The grueling “996” work schedule, which stands for “9 a.m. to 9 p.m., six days a week,” is a serious violation of Chinese labor laws, the country’s supreme court has declared in a warning to employers.
The Supreme People’s Court in China published a series of example judgments on labor practices on Thursday. In one case, a company was ordered to compensate a worker who was dismissed for refusing to comply with the “996” schedule.
Citing the labor law that caps overtime work at 36 hours per month, the court said the “996” requirement in the contract should be deemed void.
In another case, an unnamed tech company was ordered to pay an employee overtime wages even though the employee had pledged to give up overtime pay in an agreement to join the company’s “fighter’s program.”
Chinese telecoms equipment giant Huawei has in the past asked employees to sign the so-called “fighter’s agreement” in which workers renounce their rights to holidays and other benefits in service of the company’s growth.
“It’s nothing wrong to promote hard work, but it cannot become a shield for employers to evade their legal obligations,” the court said.
The cases were published to warn employers against illegal labor practices, since the disputes caused by overtime work could “undermine harmonious labor relations and social stability,” the court added.
But on the internet, the court statement only caused a wave of new complaints about existing “996” practices across different industries.
“Let’s talk about it when it’s actually being enforced,” said one of the top-voted comments on microblogging site Weibo.
“Does it apply to state-owned companies?” another person commented.
The 996 work culture has gained prevalence in China as companies push their employees to work extra hours to get ahead in the cut-throat competition.
Tech workers organized online protests against 996 work in 2019, but the absence of independent labor unions and lax enforcement of labor laws have enabled the practice to persist. Alibaba’s founder Jack Ma famously called the work schedule a “blessing” that would allow young people to succeed.

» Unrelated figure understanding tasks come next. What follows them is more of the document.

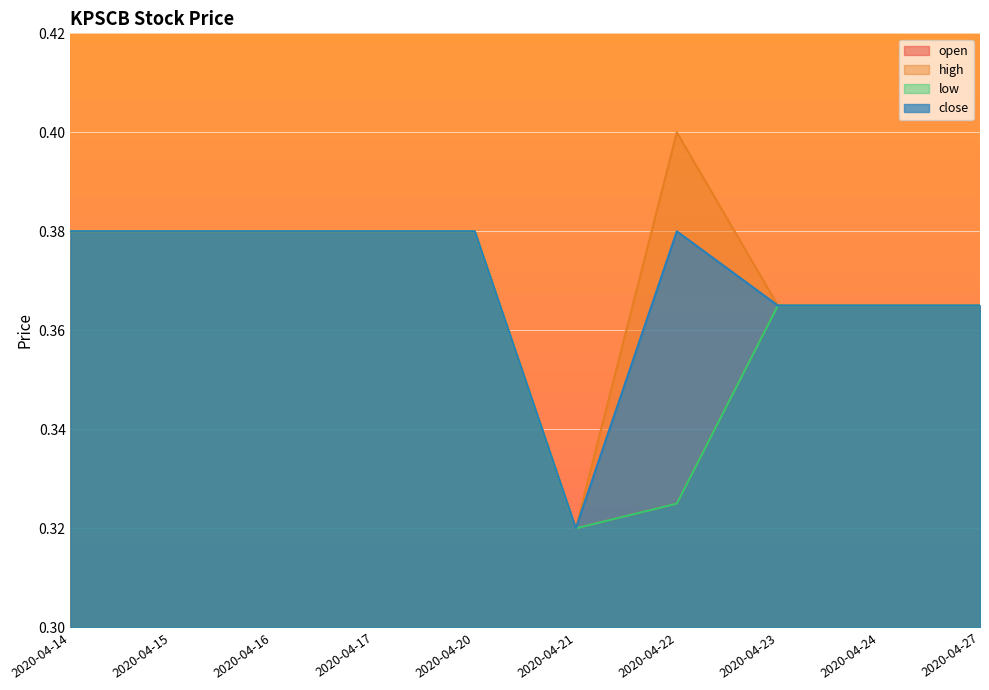

Count the open values in the range 0 to 1.

10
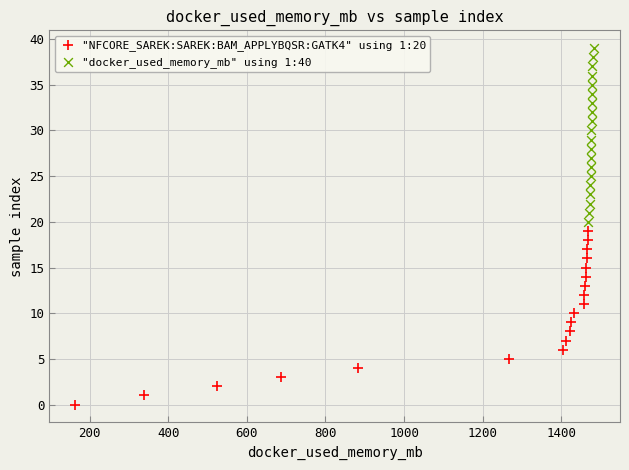

Which series contains the lowest Y value?

"NFCORE_SAREK:SAREK:BAM_APPLYBQSR:GATK4" using 1:20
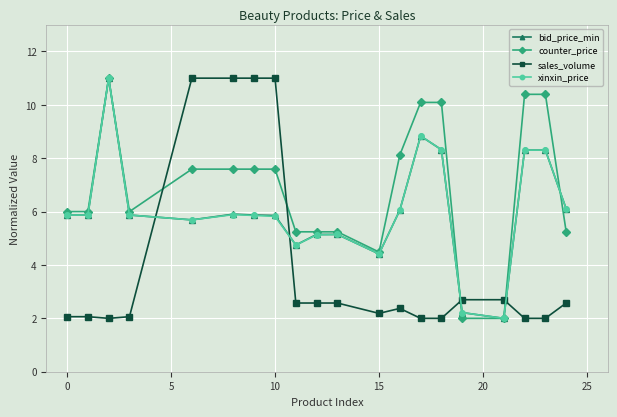

Which series ends up on top after the final intersection of sales_volume and counter_price?

counter_price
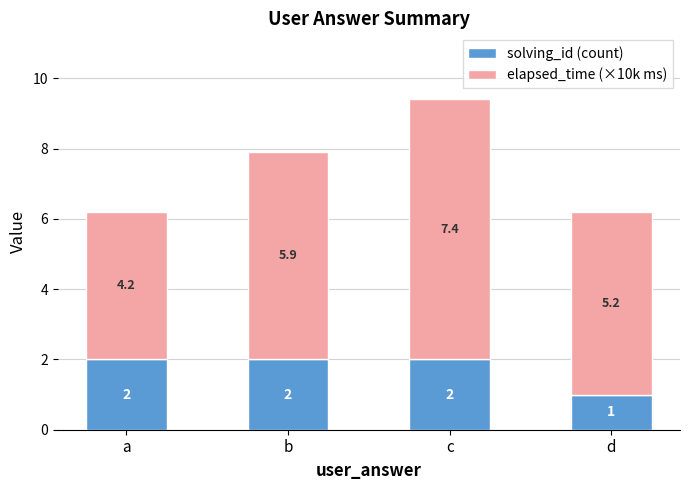

Is it true that solving_id (count) equals 0.3 at d?

False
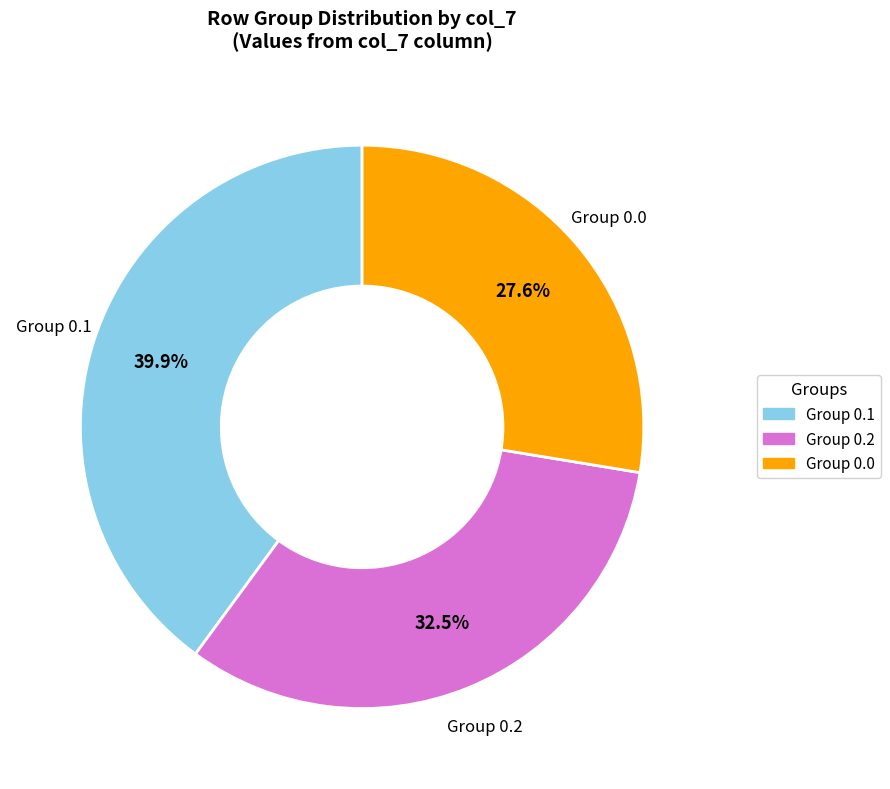

Is there any slice that represents more than half of the pie?

No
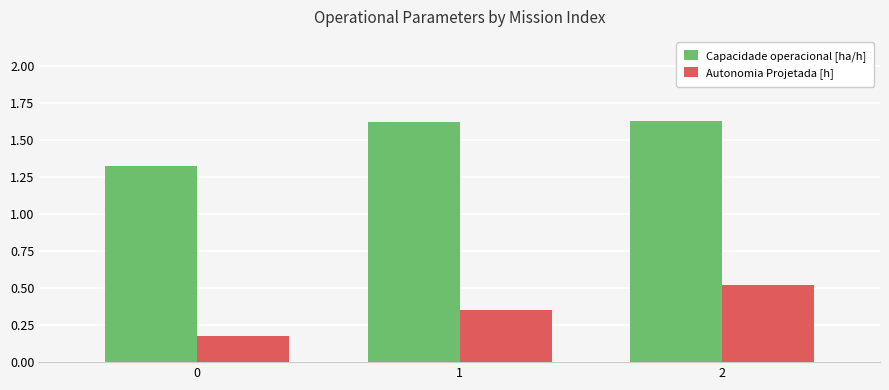

Which series changed the most between 0 and 1?

Capacidade operacional [ha/h]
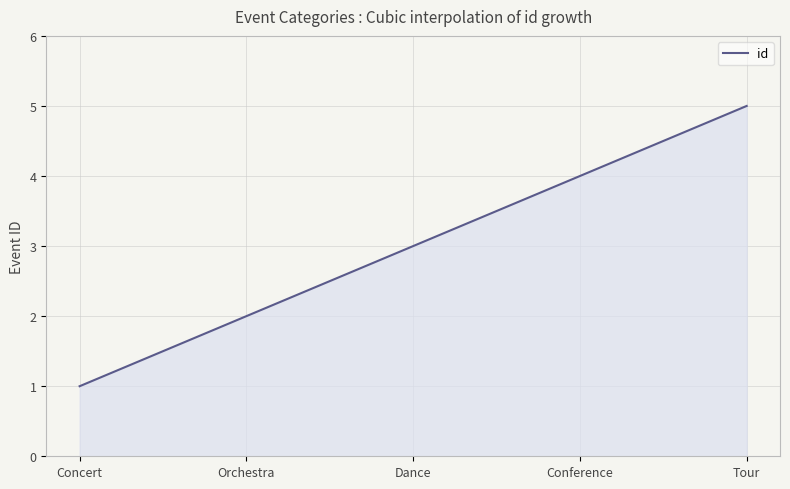

What is the minimum value shown in the chart?

1.0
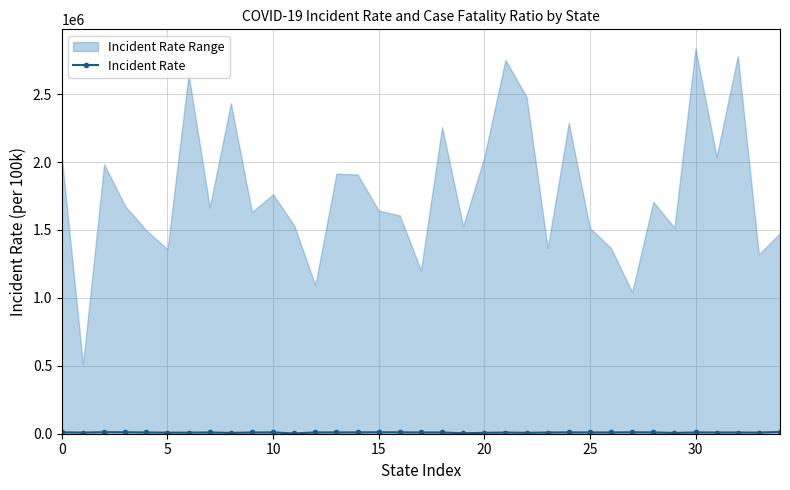

What is the sum of all values?

310468.3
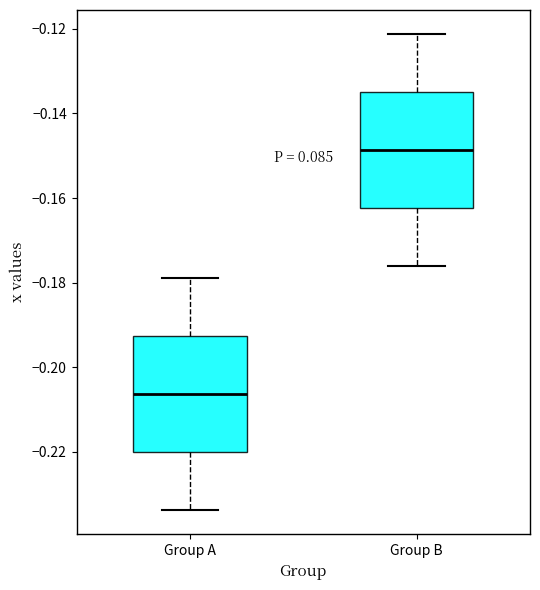

Reading left to right, transcribe this box plot: for each box, give where its median line is, the range the box spans, and where its two whiskers end, as read against the y-axis. The values are not printed on the chart, so give them approximately, as read against the axis.

Group A: median -0.206, box -0.220 to -0.192, whiskers -0.234 to -0.178
Group B: median -0.148, box -0.162 to -0.134, whiskers -0.176 to -0.122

Labor practices at tech companies came under renewed public scrutiny this year. An employee at e-commerce firm Pinduoduo died suddenly after finishing work past midnight. One food delivery worker set himself on fire to demand unpaid wages.
Regulators have also launched a broader crackdown on the tech industry’s anti-trust behaviors and data practices, prompting tech giants to pledge more stringent compliance with authorities’ demands.
Some companies, including short-video app owners ByteDance and Kuaishou, recently said they would end the so-called “big-small week” policy, which requires workers to alternate five-day work weeks and six-day work weeks.